Pictures stay out. Everything else in the entries is copied exactly.

_ _ _ _ _ _ _

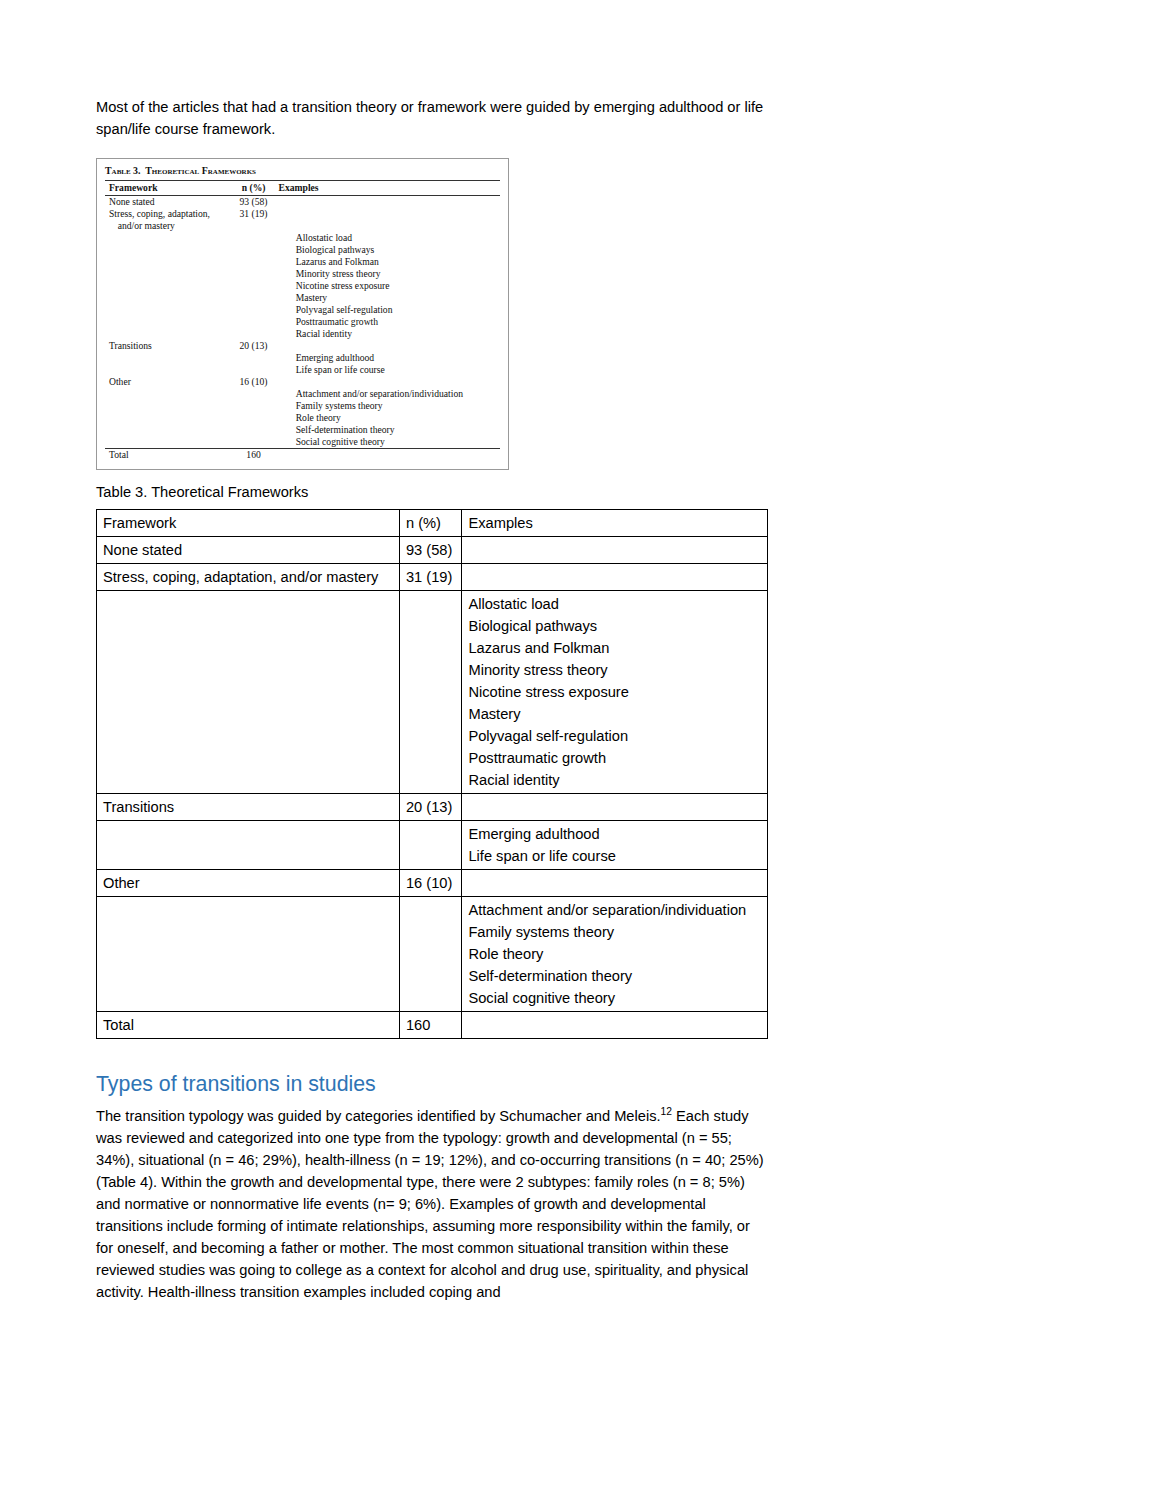Most of the articles that had a transition theory or framework were guided by emerging adulthood or life span/life course framework.
Table 3. Theoretical Frameworks
| Framework | n (%) | Examples |
| --- | --- | --- |
| None stated | 93 (58) | |
| Stress, coping, adaptation, and/or mastery | 31 (19) | |
| | | Allostatic load |
| | | Biological pathways |
| | | Lazarus and Folkman |
| | | Minority stress theory |
| | | Nicotine stress exposure |
| | | Mastery |
| | | Polyvagal self-regulation |
| | | Posttraumatic growth |
| | | Racial identity |
| Transitions | 20 (13) | |
| | | Emerging adulthood |
| | | Life span or life course |
| Other | 16 (10) | |
| | | Attachment and/or separation/individuation |
| | | Family systems theory |
| | | Role theory |
| | | Self-determination theory |
| | | Social cognitive theory |
| Total | 160 | |
Table 3. Theoretical Frameworks
| Framework | n (%) | Examples |
| --- | --- | --- |
| None stated | 93 (58) | |
| Stress, coping, adaptation, and/or mastery | 31 (19) | |
| | | Allostatic load Biological pathways Lazarus and Folkman Minority stress theory Nicotine stress exposure Mastery Polyvagal self-regulation Posttraumatic growth Racial identity |
| Transitions | 20 (13) | |
| | | Emerging adulthood Life span or life course |
| Other | 16 (10) | |
| | | Attachment and/or separation/individuation Family systems theory Role theory Self-determination theory Social cognitive theory |
| Total | 160 | |
Types of transitions in studies
The transition typology was guided by categories identified by Schumacher and Meleis.12 Each study was reviewed and categorized into one type from the typology: growth and developmental (n = 55; 34%), situational (n = 46; 29%), health-illness (n = 19; 12%), and co-occurring transitions (n = 40; 25%) (Table 4). Within the growth and developmental type, there were 2 subtypes: family roles (n = 8; 5%) and normative or nonnormative life events (n= 9; 6%). Examples of growth and developmental transitions include forming of intimate relationships, assuming more responsibility within the family, or for oneself, and becoming a father or mother. The most common situational transition within these reviewed studies was going to college as a context for alcohol and drug use, spirituality, and physical activity. Health-illness transition examples included coping and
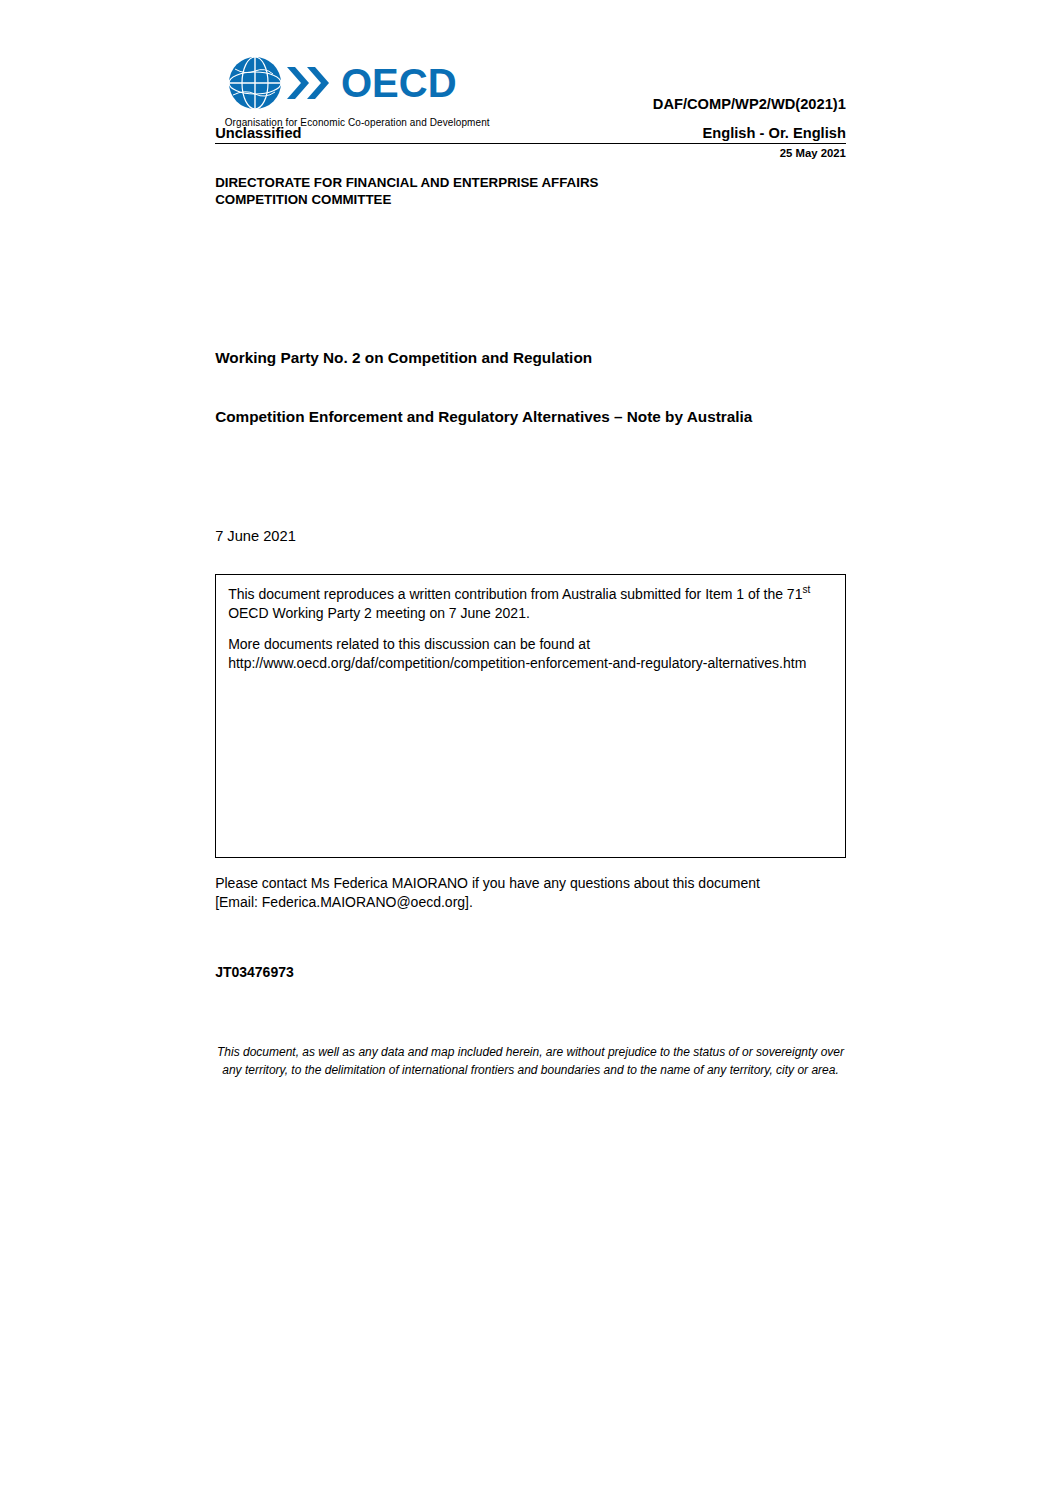OECD
Organisation for Economic Co-operation and Development
DAF/COMP/WP2/WD(2021)1
Unclassified English - Or. English
25 May 2021
DIRECTORATE FOR FINANCIAL AND ENTERPRISE AFFAIRS
COMPETITION COMMITTEE
Working Party No. 2 on Competition and Regulation
Competition Enforcement and Regulatory Alternatives – Note by Australia
7 June 2021
This document reproduces a written contribution from Australia submitted for Item 1 of the 71st OECD Working Party 2 meeting on 7 June 2021.
More documents related to this discussion can be found at
http://www.oecd.org/daf/competition/competition-enforcement-and-regulatory-alternatives.htm
Please contact Ms Federica MAIORANO if you have any questions about this document
[Email: Federica.MAIORANO@oecd.org].
JT03476973
This document, as well as any data and map included herein, are without prejudice to the status of or sovereignty over any territory, to the delimitation of international frontiers and boundaries and to the name of any territory, city or area.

_ _ _ _ _ _ _

> **TASK RESPONSE**:
Most of the articles that had a transition theory or framework were guided by emerging adulthood or life span/life course framework.
Table 3. Theoretical Frameworks
| Framework | n (%) | Examples |
| --- | --- | --- |
| None stated | 93 (58) | |
| Stress, coping, adaptation, and/or mastery | 31 (19) | |
| | | Allostatic load |
| | | Biological pathways |
| | | Lazarus and Folkman |
| | | Minority stress theory |
| | | Nicotine stress exposure |
| | | Mastery |
| | | Polyvagal self-regulation |
| | | Posttraumatic growth |
| | | Racial identity |
| Transitions | 20 (13) | |
| | | Emerging adulthood |
| | | Life span or life course |
| Other | 16 (10) | |
| | | Attachment and/or separation/individuation |
| | | Family systems theory |
| | | Role theory |
| | | Self-determination theory |
| | | Social cognitive theory |
| Total | 160 | |
Table 3. Theoretical Frameworks
| Framework | n (%) | Examples |
| --- | --- | --- |
| None stated | 93 (58) | |
| Stress, coping, adaptation, and/or mastery | 31 (19) | |
| | | Allostatic load Biological pathways Lazarus and Folkman Minority stress theory Nicotine stress exposure Mastery Polyvagal self-regulation Posttraumatic growth Racial identity |
| Transitions | 20 (13) | |
| | | Emerging adulthood Life span or life course |
| Other | 16 (10) | |
| | | Attachment and/or separation/individuation Family systems theory Role theory Self-determination theory Social cognitive theory |
| Total | 160 | |
Types of transitions in studies
The transition typology was guided by categories identified by Schumacher and Meleis.12 Each study was reviewed and categorized into one type from the typology: growth and developmental (n = 55; 34%), situational (n = 46; 29%), health-illness (n = 19; 12%), and co-occurring transitions (n = 40; 25%) (Table 4). Within the growth and developmental type, there were 2 subtypes: family roles (n = 8; 5%) and normative or nonnormative life events (n= 9; 6%). Examples of growth and developmental transitions include forming of intimate relationships, assuming more responsibility within the family, or for oneself, and becoming a father or mother. The most common situational transition within these reviewed studies was going to college as a context for alcohol and drug use, spirituality, and physical activity. Health-illness transition examples included coping and
OECD
Organisation for Economic Co-operation and Development
DAF/COMP/WP2/WD(2021)1
Unclassified English - Or. English
25 May 2021
DIRECTORATE FOR FINANCIAL AND ENTERPRISE AFFAIRS
COMPETITION COMMITTEE
Working Party No. 2 on Competition and Regulation
Competition Enforcement and Regulatory Alternatives – Note by Australia
7 June 2021
This document reproduces a written contribution from Australia submitted for Item 1 of the 71st OECD Working Party 2 meeting on 7 June 2021.
More documents related to this discussion can be found at
http://www.oecd.org/daf/competition/competition-enforcement-and-regulatory-alternatives.htm
Please contact Ms Federica MAIORANO if you have any questions about this document
[Email: Federica.MAIORANO@oecd.org].
JT03476973
This document, as well as any data and map included herein, are without prejudice to the status of or sovereignty over any territory, to the delimitation of international frontiers and boundaries and to the name of any territory, city or area.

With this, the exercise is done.